When you get married, you enter into an agreement to risk waking up alone someday, and power through a shitstorm of grief. That’s the gig.
Emily apologized to me for leaving me and Fiona behind. I reminded her that one of us has to die first, and we have no control over who it is. That’s also the gig.
I also reminded her that we aren’t done here yet. Things are grave, but I remain hopeful. This weekend, we are breaking all of this down for Fiona.
Mothers are our connection to the Earth. I need to buy my wife and daughter some time, so I’m reaching out for help. I have no delusions of setting the world on fire. I’ve lined up two different oncologists to suggest how to proceed with treatment once all test results are in. I am tapping every resource I can think of to give Emily the best chance of beating this thing.

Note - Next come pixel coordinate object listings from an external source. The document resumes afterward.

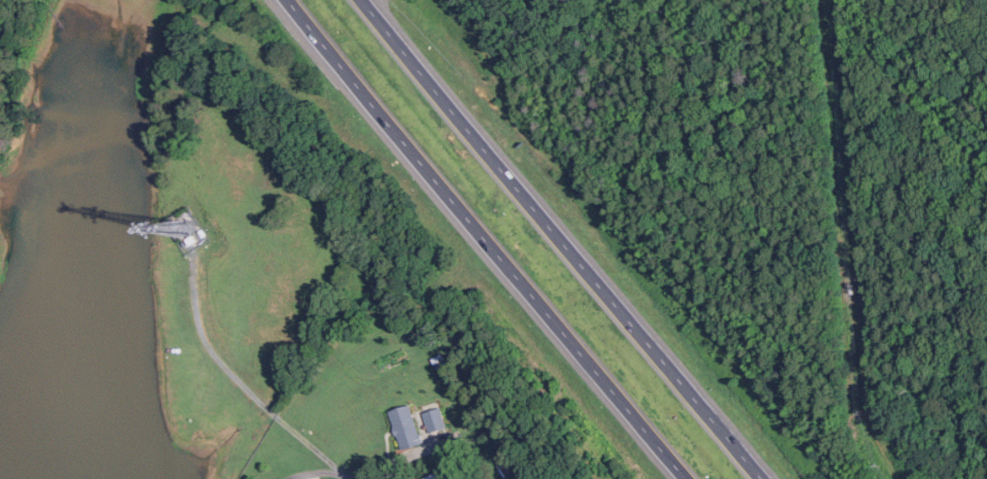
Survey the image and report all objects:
building: (202, 233)
building: (192, 239)
road: (485, 240)
road: (559, 240)
road: (239, 381)
building: (436, 419)
building: (407, 426)
road: (402, 457)
road: (316, 472)
building: (436, 475)
road: (347, 477)
building: (455, 478)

Currently, Emily’s pain is being managed. She will be admitted back to the hospital for a few more tests, observation and treatment. She will either come home improving, come home declining, or she won’t come home at all. Your prayers are felt and appreciated.”
That’s The Gig
Comedian Arsenio Hall once said: “I knew going in that being a single parent would be one of the toughest jobs I’d ever have. I’d been a talk-show host, actor, comic, and on and on, but this gig was going to be my defining moment.”
He was right, of course. Adoption can seem to be a complicated journey with endless rules and regulations. Daily life can feel like a monotonous routine disrupted by occasional injustices. Yet in the big picture, it’s how we approach each gig that cumulatively defines us.

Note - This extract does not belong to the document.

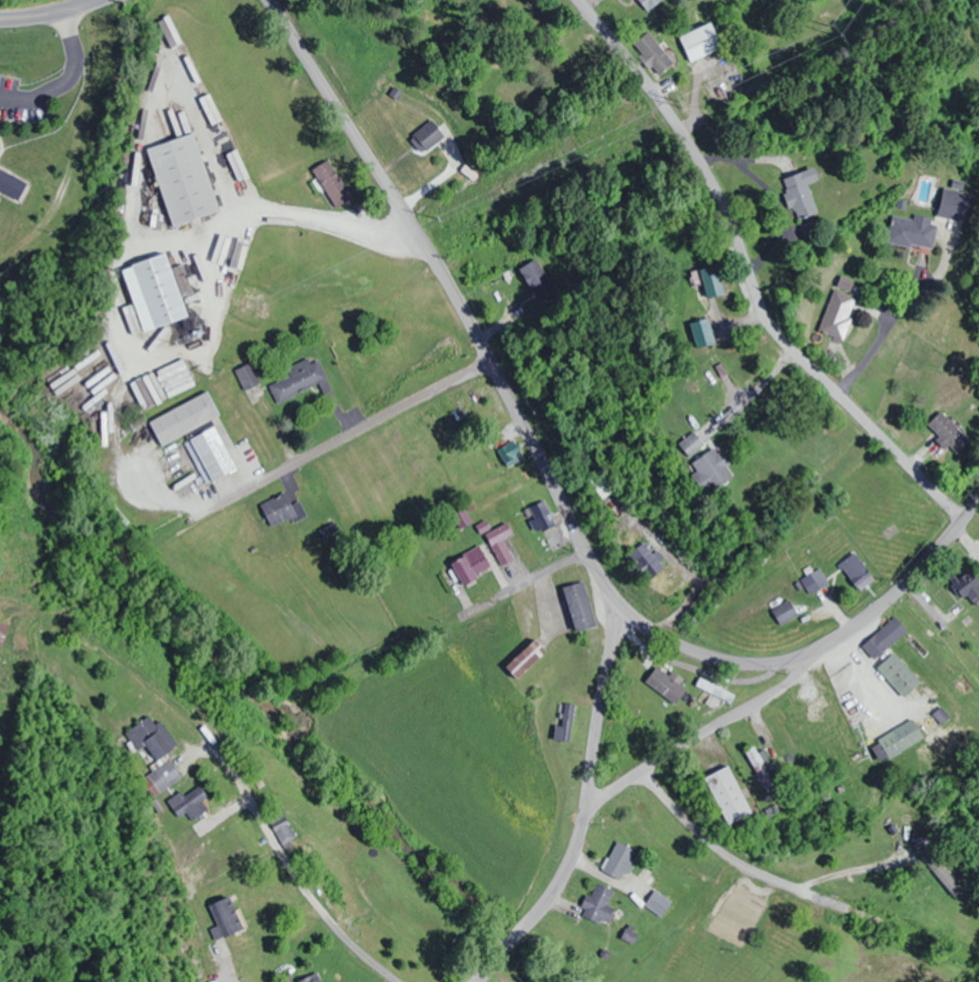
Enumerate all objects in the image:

Every person in any relationship inevitably knows their connection will ultimately be time-limited. (“Happily-ever-after” exists only in Disney fairy tales.) Some of history’s greatest love stories were also the briefest of unions. That’s the gig, after all.
Every parent knows that babies don’t stay little for long, that the job (however you come by it) doesn’t include a perfect set of instructions, and that the outcomes are not guaranteed. That, too, is the gig.
And this being Holy Week, we know that even the great faith doesn’t assure the simplest path. Sometimes, parades lead not to parties but to trials or losses. Prayers can be powerful intercessions, but don’t necessarily result in lasting cures. The rain falls on the just and the unjust, as the Bible says. Or as Timo would remind us: that’s the gig.
Hold It Together
So as Easter approaches, as folks all over begin to recover from the gig of a global pandemic and natural disasters and other crises, we ask you to join us in lifting Timo, Emily and Fiona (and their relatives by birth and by adoption) in your thoughts and prayers.
Let’s let them know they’re not alone in this time of turmoil. While we’re at it, let’s all go the extra mile to seek out anyone in our greater family that could need some additional support in this season.
Whatever the future may hold, let us help to hold it together. Because as the adoption community that Timo and so many others joined all those many years ago (and have since), that’s the gig and this defines us.